At the end of the day, this app was an attempt to commercialize a high-profile exploit which threatened the security of iMessage. Politicians like Senator Warren making these criticisms of “monopolistic behavior” are, as usual, being tech-illiterate buffoons.
I couldn’t find a non-tabloid source or a direct link to an Apple statement in the moment, but that doesn’t mean they’re not going to do it. It’s already been reported by the media as “stated-by-Apple”, and if that’s not the case I’m sure Apple will gladly rectify things themselves.
deleted by creator
Various Apple statements on the matter, I’ll link to the r/UniversalProfile post celebrating it. (As it turns out, the post did not actually say anything about E2EE. It’s a statement that’s been shared on several different tabloids though.)
It’s the most logical approach to achieve interoperability because, while Google RCS already supports E2EE, it is pretty much the antipode of interoperability: only Google and Samsung are allowed true access to gRCS’s APIs. Apple being additionally granted access would effectively establish a messaging duopoly, as there would be no reason to use anything other than Google Messages and iMessage. There’s a reason why these APIs don’t exist in the AOSP.
I don’t understand why they continue to do this? Apple’s already working on adding E2EE to the RCS Universal Profile and implementing it into iMessage, so the need for a “blue bubble” in Android is going to become moot.
I get the whole thing about interoperability, but when your app’s business model revolves around charging people money to access a glorified exploit (Apple themselves stated this was the case, but you can easily verify this by looking at the source code of Beeper’s own PoC), to then follow up with more hacks and workarounds that will inevitably get patched, the sustainability of such an operation becomes dubious.
deleted by creator
The “security hole” was that this app pretended to be a M1 MacBook Pro with a validation payload generated using a simulated old x86 macOS library. This particular edge case somehow tricked Apple’s servers into thinking that it was a real MacBook Pro it was talking to, and it proceeded to happily generate the encryption keys needed to create iMessage traffic. From there it was a thorough reverse engineering of the iMessage API.
By all intents and purposes, the app was developed using a high profile exploit. The Python POC it was “based” (purchased) off of is still out there for everyone to see.
That’s not to mention it was discovered by a hobbyist high-schooler. Complaints of monopolistic anti-competitiveness aside, you have to admit that’s cool.
I detailed it in a previous comment of mine, but it spoofs an identity request by pretending to be an early M1 MacBook whilst providing fake validation data from an old Intel-era macOS library. Apple servers then believed it was a real MacBook and handed over all encryption keys needed to establish E2EE communication over iMessage.
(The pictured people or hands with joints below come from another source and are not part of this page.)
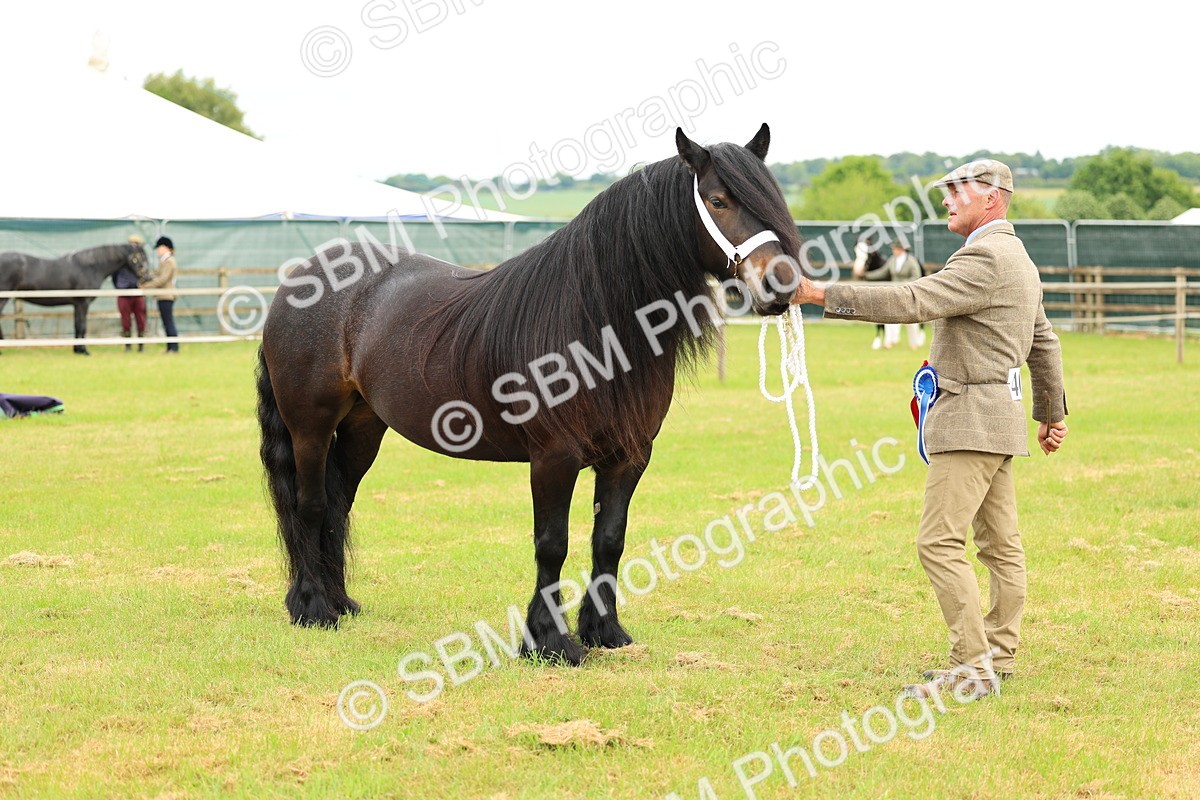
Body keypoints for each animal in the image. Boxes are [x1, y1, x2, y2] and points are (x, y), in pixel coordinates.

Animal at [0, 243, 150, 354]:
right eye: (137, 258)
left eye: (145, 257)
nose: (147, 277)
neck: (90, 268)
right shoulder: (83, 303)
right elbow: (82, 326)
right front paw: (84, 350)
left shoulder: (77, 304)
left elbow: (77, 325)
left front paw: (77, 349)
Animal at [256, 124, 802, 665]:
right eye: (717, 200)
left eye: (773, 198)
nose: (781, 286)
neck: (595, 320)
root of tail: (300, 279)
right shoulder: (554, 458)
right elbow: (552, 544)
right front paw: (549, 641)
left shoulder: (629, 458)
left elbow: (609, 540)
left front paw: (605, 631)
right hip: (310, 427)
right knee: (310, 505)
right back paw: (313, 609)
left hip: (363, 428)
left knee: (338, 503)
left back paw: (340, 602)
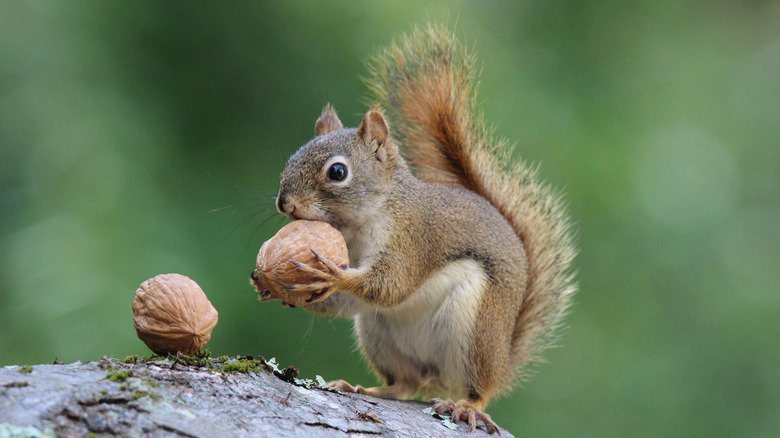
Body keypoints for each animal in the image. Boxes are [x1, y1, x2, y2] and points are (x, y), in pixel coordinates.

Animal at [268, 23, 580, 434]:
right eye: (291, 158)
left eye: (337, 172)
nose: (284, 204)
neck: (359, 223)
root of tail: (502, 358)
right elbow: (346, 304)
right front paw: (275, 285)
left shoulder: (412, 239)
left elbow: (391, 284)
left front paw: (334, 275)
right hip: (377, 334)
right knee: (405, 385)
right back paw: (363, 388)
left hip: (475, 330)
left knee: (477, 389)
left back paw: (466, 407)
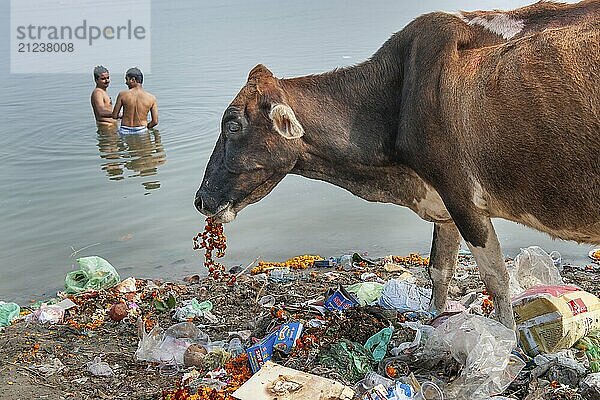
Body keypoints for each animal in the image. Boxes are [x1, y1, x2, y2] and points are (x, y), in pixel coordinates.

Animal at [196, 0, 600, 328]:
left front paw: (507, 342)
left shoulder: (461, 195)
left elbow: (497, 278)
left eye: (232, 123)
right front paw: (435, 322)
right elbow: (439, 269)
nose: (200, 200)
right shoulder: (442, 202)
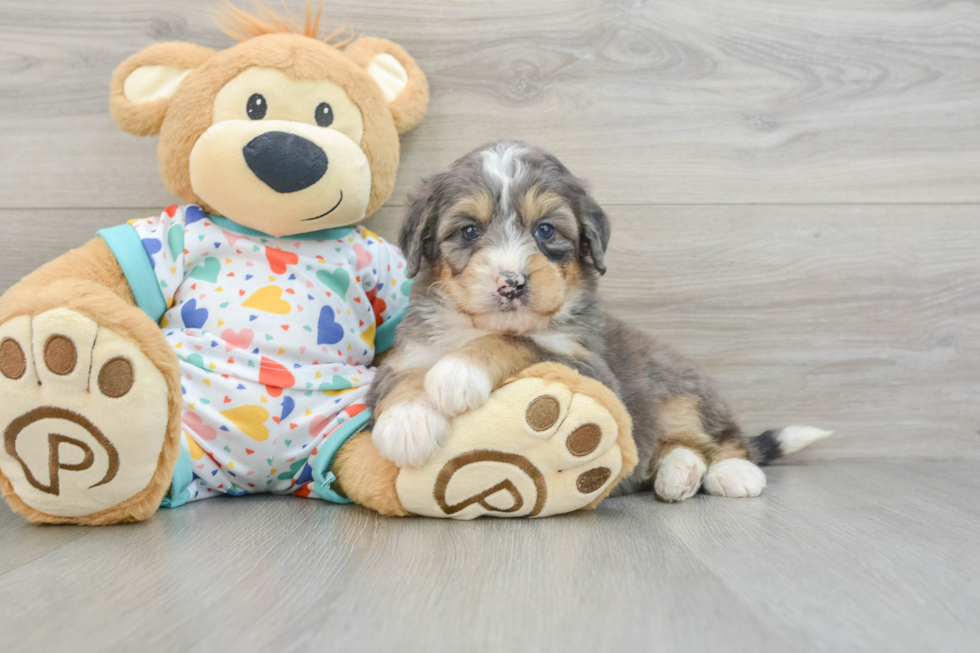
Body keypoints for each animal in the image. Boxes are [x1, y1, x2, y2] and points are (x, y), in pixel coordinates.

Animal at [368, 141, 828, 500]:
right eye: (468, 231)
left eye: (546, 230)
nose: (512, 284)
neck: (477, 325)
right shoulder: (405, 353)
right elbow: (405, 379)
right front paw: (406, 423)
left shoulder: (591, 368)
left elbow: (519, 341)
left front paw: (458, 372)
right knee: (674, 446)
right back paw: (678, 472)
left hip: (679, 391)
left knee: (723, 437)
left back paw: (732, 472)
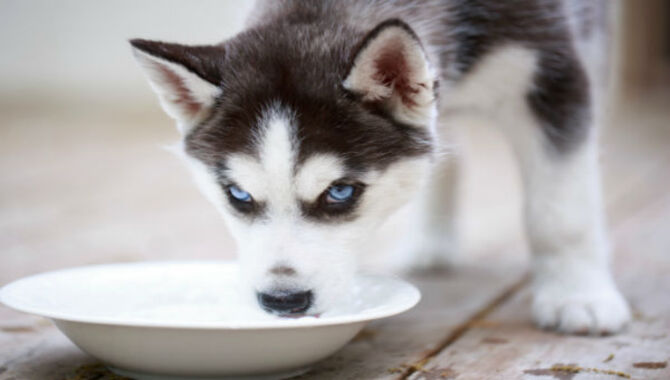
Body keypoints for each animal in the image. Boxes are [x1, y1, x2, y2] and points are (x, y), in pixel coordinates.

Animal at [130, 0, 632, 332]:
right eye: (238, 195)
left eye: (340, 192)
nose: (282, 301)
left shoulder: (552, 74)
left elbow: (561, 211)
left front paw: (578, 295)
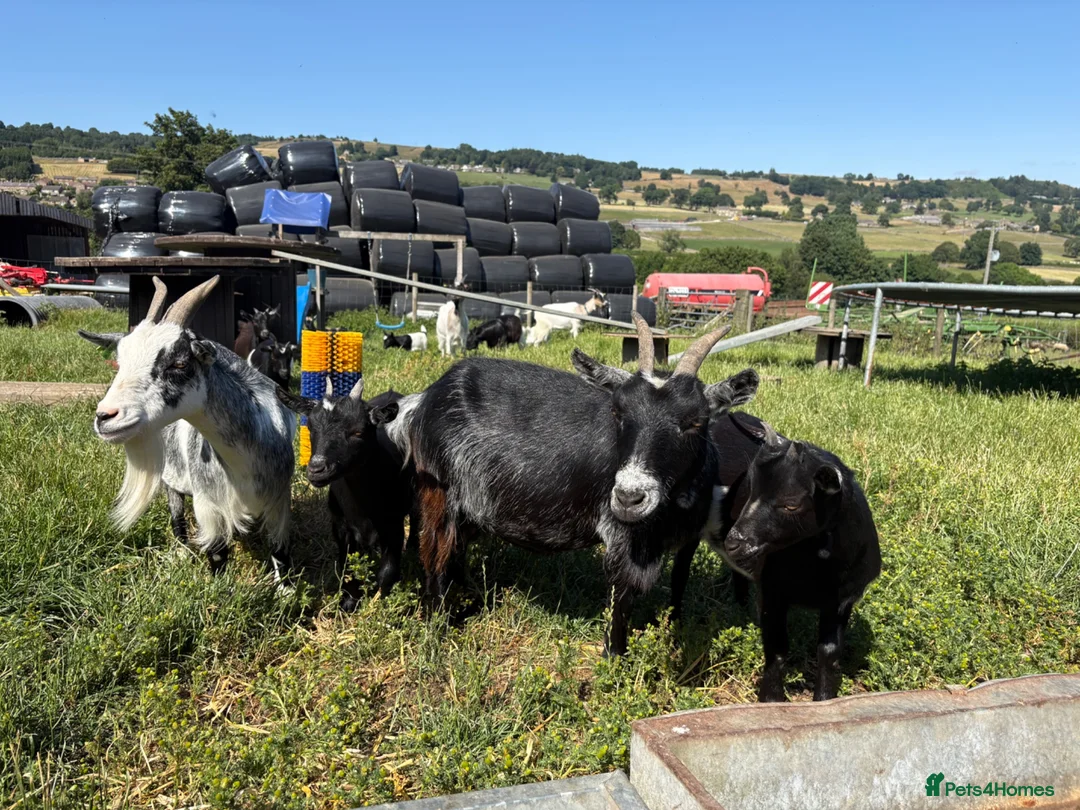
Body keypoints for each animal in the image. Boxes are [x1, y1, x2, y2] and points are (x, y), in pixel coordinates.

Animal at [79, 276, 295, 578]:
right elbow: (217, 555)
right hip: (172, 479)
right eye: (119, 363)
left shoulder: (279, 500)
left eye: (179, 363)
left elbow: (281, 554)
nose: (104, 417)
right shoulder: (209, 505)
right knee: (177, 518)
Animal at [276, 379, 417, 609]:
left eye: (358, 432)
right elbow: (347, 566)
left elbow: (387, 572)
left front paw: (377, 605)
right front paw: (349, 602)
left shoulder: (393, 525)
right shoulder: (341, 526)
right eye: (311, 427)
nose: (316, 469)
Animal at [398, 314, 758, 655]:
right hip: (438, 491)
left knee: (456, 549)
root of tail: (426, 398)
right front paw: (614, 660)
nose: (629, 497)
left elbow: (674, 584)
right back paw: (436, 626)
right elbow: (620, 601)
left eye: (695, 421)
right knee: (435, 553)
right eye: (618, 413)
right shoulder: (622, 537)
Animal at [704, 421, 881, 702]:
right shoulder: (772, 591)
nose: (734, 541)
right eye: (749, 489)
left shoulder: (842, 600)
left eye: (791, 504)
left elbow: (828, 652)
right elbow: (777, 648)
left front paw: (824, 699)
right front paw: (771, 699)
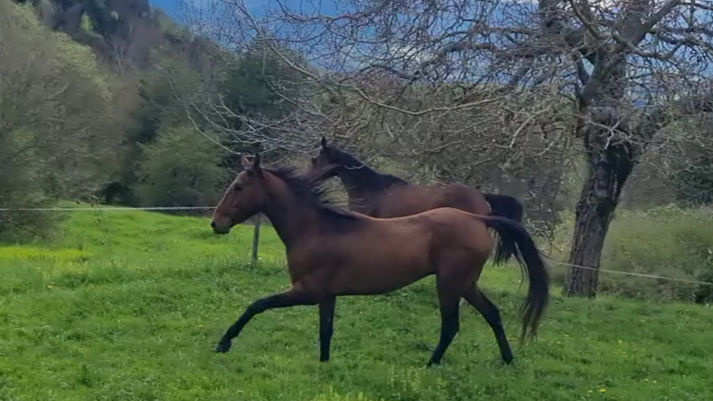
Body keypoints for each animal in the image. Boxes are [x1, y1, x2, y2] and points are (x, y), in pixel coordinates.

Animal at [210, 153, 550, 367]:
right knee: (492, 314)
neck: (316, 228)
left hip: (450, 284)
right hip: (466, 284)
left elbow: (256, 305)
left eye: (239, 186)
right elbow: (325, 330)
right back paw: (507, 360)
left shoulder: (307, 291)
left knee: (451, 325)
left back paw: (430, 364)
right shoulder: (327, 296)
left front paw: (224, 343)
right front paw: (324, 365)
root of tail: (479, 217)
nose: (216, 224)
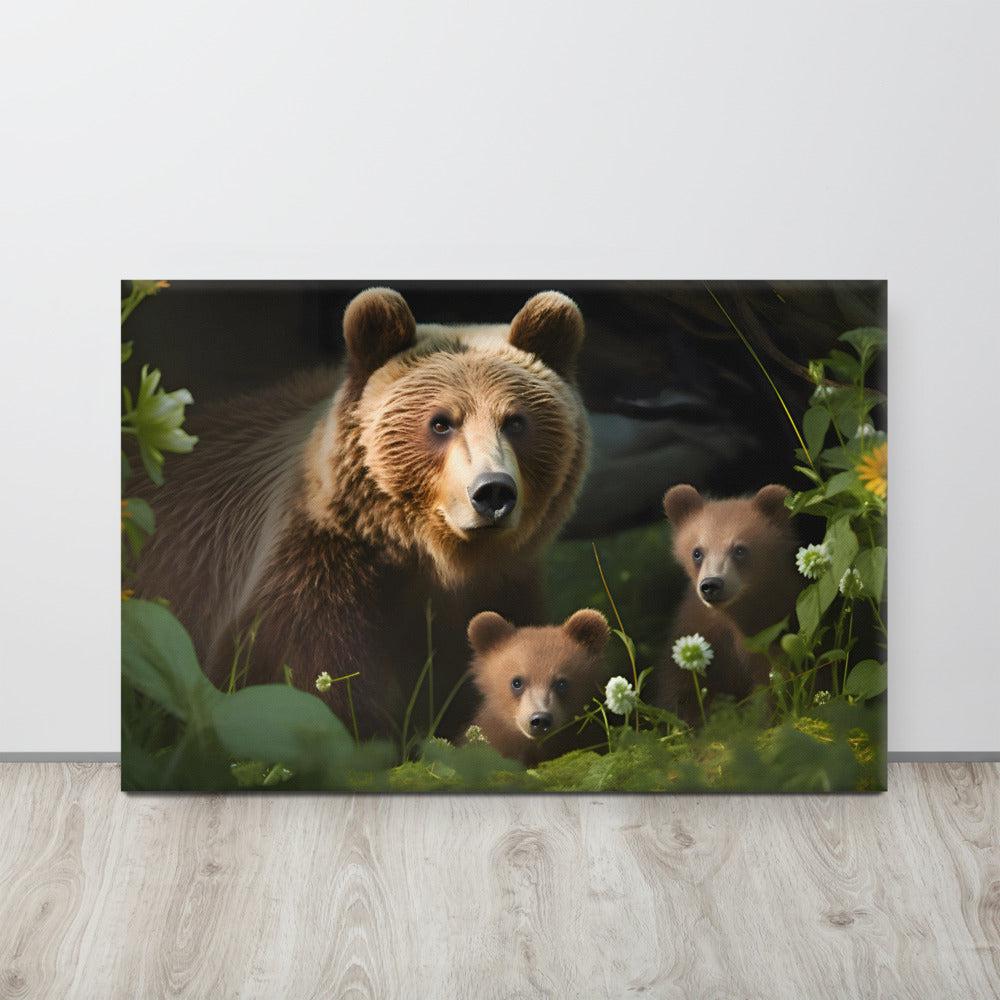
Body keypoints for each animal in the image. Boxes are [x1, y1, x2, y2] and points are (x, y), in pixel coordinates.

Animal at [134, 287, 590, 741]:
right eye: (441, 422)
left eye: (515, 421)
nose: (492, 491)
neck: (430, 559)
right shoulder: (316, 579)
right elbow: (304, 682)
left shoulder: (502, 588)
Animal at [653, 484, 801, 724]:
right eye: (697, 552)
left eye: (739, 549)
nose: (711, 584)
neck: (733, 616)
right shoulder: (700, 629)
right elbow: (681, 689)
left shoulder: (772, 628)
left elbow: (775, 685)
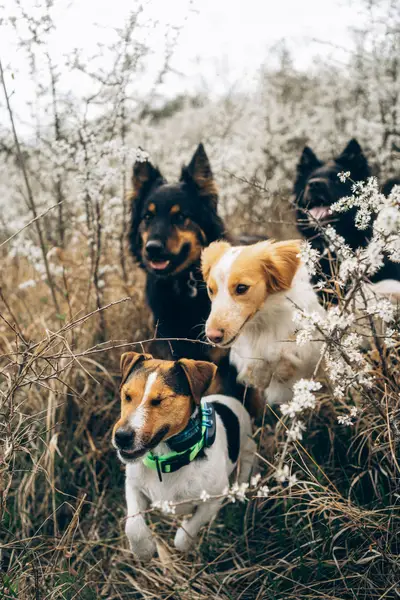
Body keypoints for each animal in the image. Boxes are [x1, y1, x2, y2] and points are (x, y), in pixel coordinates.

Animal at [113, 352, 256, 564]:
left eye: (159, 400)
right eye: (127, 395)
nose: (121, 437)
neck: (167, 460)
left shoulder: (213, 499)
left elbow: (186, 532)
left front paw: (185, 544)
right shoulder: (133, 486)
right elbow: (133, 526)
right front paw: (144, 550)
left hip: (247, 443)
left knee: (248, 458)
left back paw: (240, 487)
Hack or not a hack, it most definitely is a weird edge case scenario (the specific combination of new MacBook model with old validation data) which is probably why it all worked to begin with.
This has absolutely no relevance to the UX of Apple software (which is the topic of this post), but everything to do with the fact that you’re trolling in a community of Apple users.
It’s also ironic how you’re willing to point out trolling, then exhibit that behavior yourself. Practice what you preach.